◆ Passage
★ ★ ★ ★ ★ ★ ★

DePaul alumni Landon Campbell and Michael Holmes saw an opportunity to provide some insight into the tumultuous professional journey people take in their 20s. They created a podcast called InTheir20s where Campbell and Holmes interview successful professionals from various fields to ask them what they were doing at that age.  

Some of the guests they have already interviewed include CEOs of tech and food companies, authors, and academics.

 Mike Haracz, the former head chef at McDonald’s was featured in a recent episode, as well as the Senior Director of Global Industry Marketing at Microsoft Kati Quigley. They have a great list of guests lined up for future episodes as well with 2020 presidential candidate Beto O’Rourke and author Kevin Coval among others.

“Before getting anybody on board, this really took Micheal and I having to understand what we wanted the purpose of InTheir20s in our mission,” Campbell said. “And we got very, very specific with that. The different mediums we want to work with social platforms, the types of guests that we want to have.”

Reaching out and landing these guests is a challenge in itself. They started by exploring their own networks. Campbell and Holmes both had many internships through college, with Campbell having ten different ones himself. This grew their respective networks, which Campell stresses the importance of.

The most striking thing about the interviews is the length. With so many podcasts sucking up a large allotment of time, with conversations that go on and on for over an hour, Campbell and Holmes knew they wanted to break away from that.

★ ★ ★ ★ ★ ★ ★

◆ Body or hand keypoint data

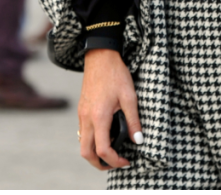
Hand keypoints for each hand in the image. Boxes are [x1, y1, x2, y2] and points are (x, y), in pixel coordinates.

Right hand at [79, 48, 142, 170]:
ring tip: (112, 152)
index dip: (115, 160)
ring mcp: (82, 114)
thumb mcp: (130, 96)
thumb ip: (134, 120)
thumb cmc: (115, 74)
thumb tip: (138, 140)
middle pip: (86, 153)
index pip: (103, 149)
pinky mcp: (82, 110)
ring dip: (95, 153)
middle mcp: (86, 118)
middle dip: (100, 164)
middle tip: (116, 164)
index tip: (126, 160)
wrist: (100, 56)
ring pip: (82, 143)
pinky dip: (92, 141)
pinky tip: (105, 135)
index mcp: (99, 116)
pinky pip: (82, 132)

★ ★ ★ ★ ★ ★ ★

Update the stretch of the podcast article from "DePaul alumni Landon" through "authors, and academics." so that "scholars" stands in place of "academics". These records were taken from a separate source.

DePaul alumni Landon Campbell and Michael Holmes saw an opportunity to provide some insight into the tumultuous professional journey people take in their 20s. They created a podcast called InTheir20s where Campbell and Holmes interview successful professionals from various fields to ask them what they were doing at that age.  

Some of the guests they have already interviewed include CEOs of tech and food companies, authors, and scholars.